Participants completed the EQ-5D-5L questionnaire  following the quantitative survey. The spouses or live-in partners of the participants were invited to complete the EQ-5D-5L questionnaire if they also provided care for the individual with MLD. The EQ-5D-5L measured the quality of life (health status) of caregivers across five dimensions of health: mobility, self-care, usual activities, pain/discomfort, and anxiety/depression at five levels (no problems, slight problems, moderate problems, severe problems, unable). The scores of the five dimensions were also converted to EQ-5D utility index scores for caregivers in the US, Germany, UK, and France using the EuroQol EQ-5D-5L Crosswalk Index Value Calculator [11, 12], as limited national EQ-5D-5L value sets are currently available. The utility index scores ranged from 0 to 1, where 0 indicated death and 1 indicated perfect health. The questionnaire included a visual analogue scale (VAS), which asked respondents to rate the overall current state of their health on a scale of 0 to 100, where 0 represented the worst imaginable health and 100 represented the best imaginable health. The utility index and VAS scores for caregivers in the US, Germany, UK and France were compared to the general population norms in each country .

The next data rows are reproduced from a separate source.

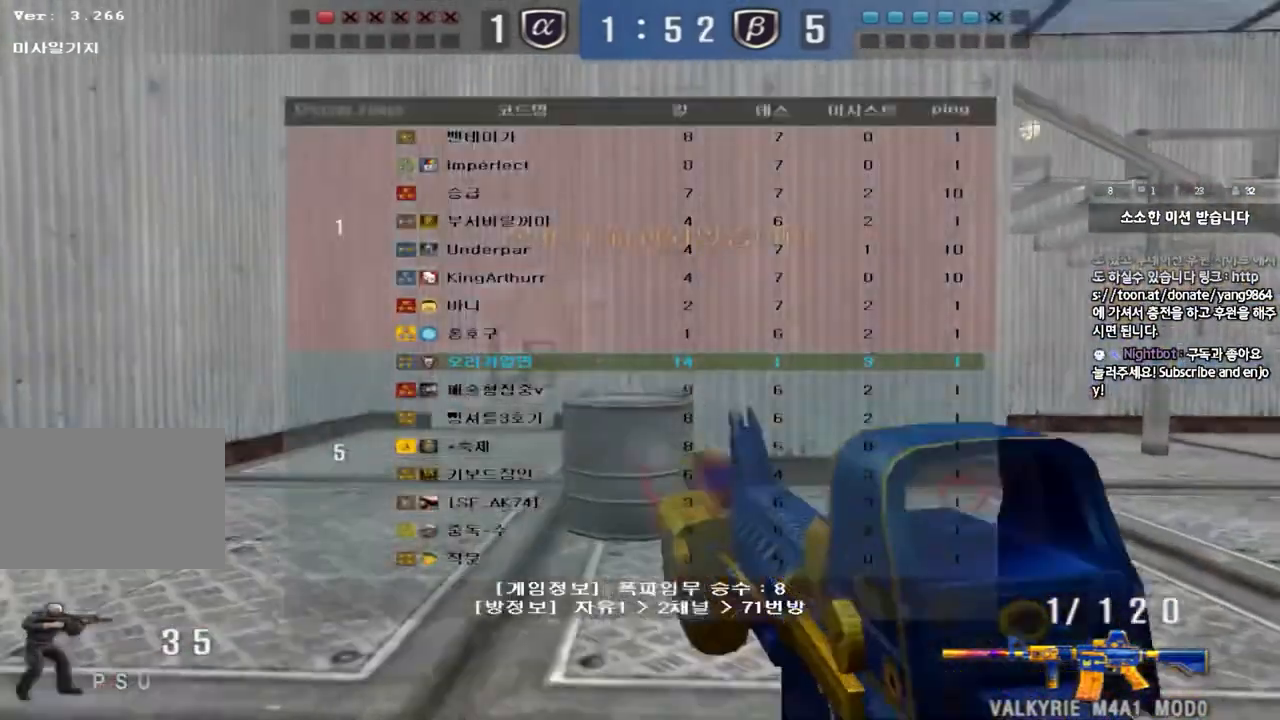
{"keys": ["ctrl", "space"], "events": [[217, "tab", "up"], [450, "ctrl", "down"], [450, "space", "down"], [483, "w", "up"]]}
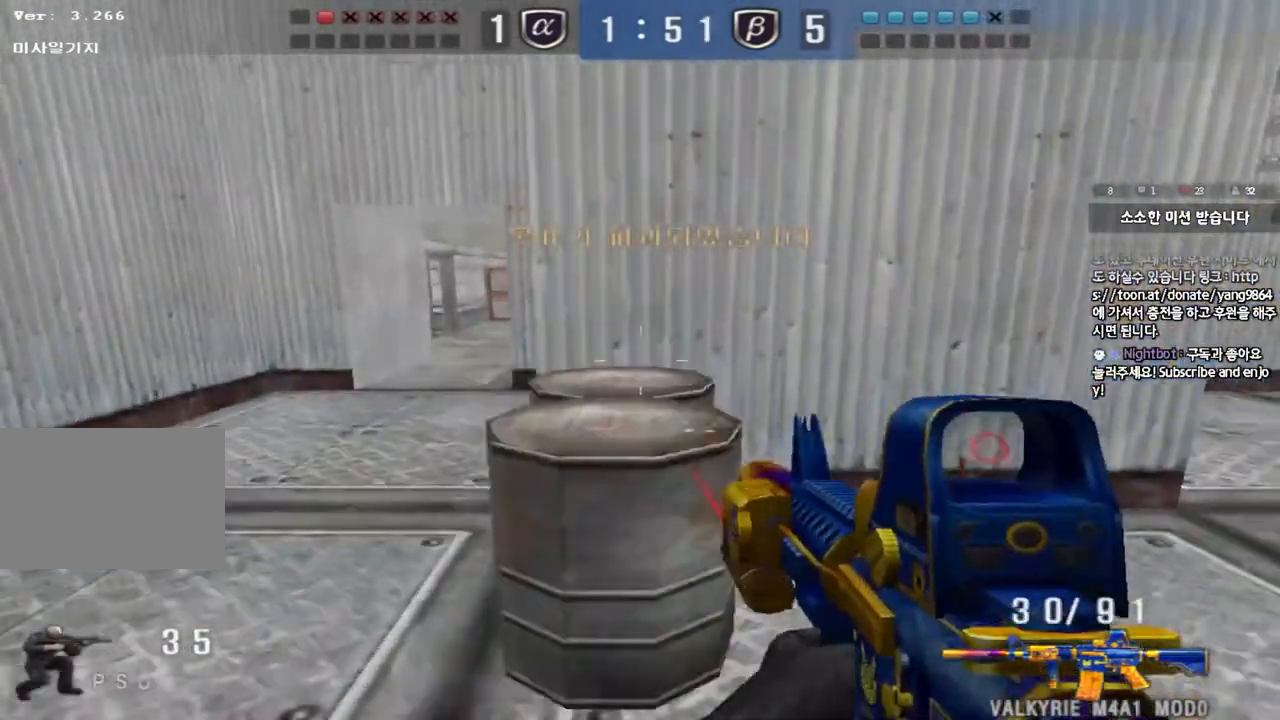
{"keys": [], "events": [[67, "space", "up"], [117, "ctrl", "up"]]}
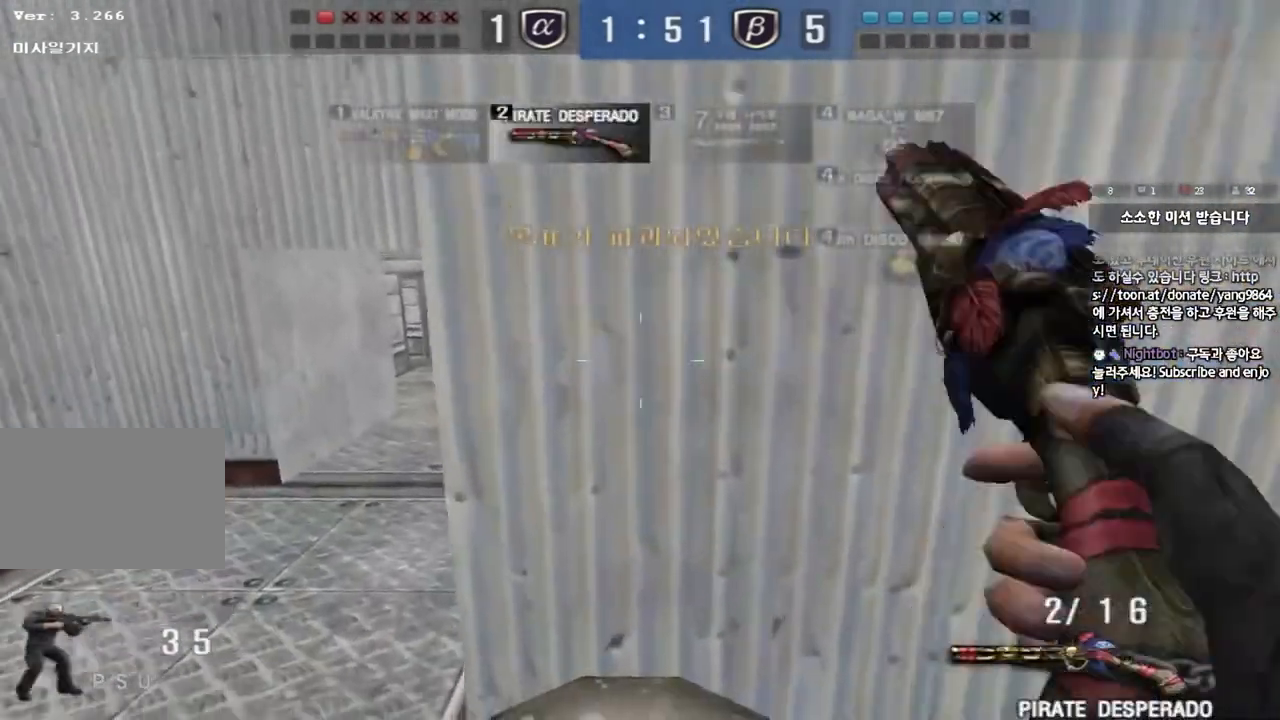
{"keys": [], "events": [[50, "w", "down"], [167, "ctrl", "down"], [217, "space", "down"], [333, "w", "up"], [350, "space", "up"], [417, "ctrl", "up"]]}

Unless otherwise noted, the analysis included the responses of caregivers in the all the survey countries, namely US, Germany, UK, France, Norway and Belgium. Due to the relatively small sample of caregivers in Norway and Belgium, the responses of these caregivers were described separately only where appropriate.
Subgroup analyses aimed to evaluate outcomes for the caregivers of patients diagnosed with late infantile onset MLD compared to those diagnosed with juvenile onset MLD. Additionally, the impact of time since diagnosis, which was calculated only for the MLD patients alive at the time of interview, was evaluated by comparing outcomes of caregivers whose children had been diagnosed within the past two years (Group A) at the time of the survey, caregivers whose children had been diagnosed more than two years but less than six years (Group B) at the time of the survey, and caregivers whose children had been diagnosed six or more years ago (Group C). Lastly, outcomes were compared for the caregivers of patients who had received stem cell transplant for MLD to those who have only received palliative treatments for MLD. These subgroup analyses specifically focused on the differences in time investment, and social and familial impact.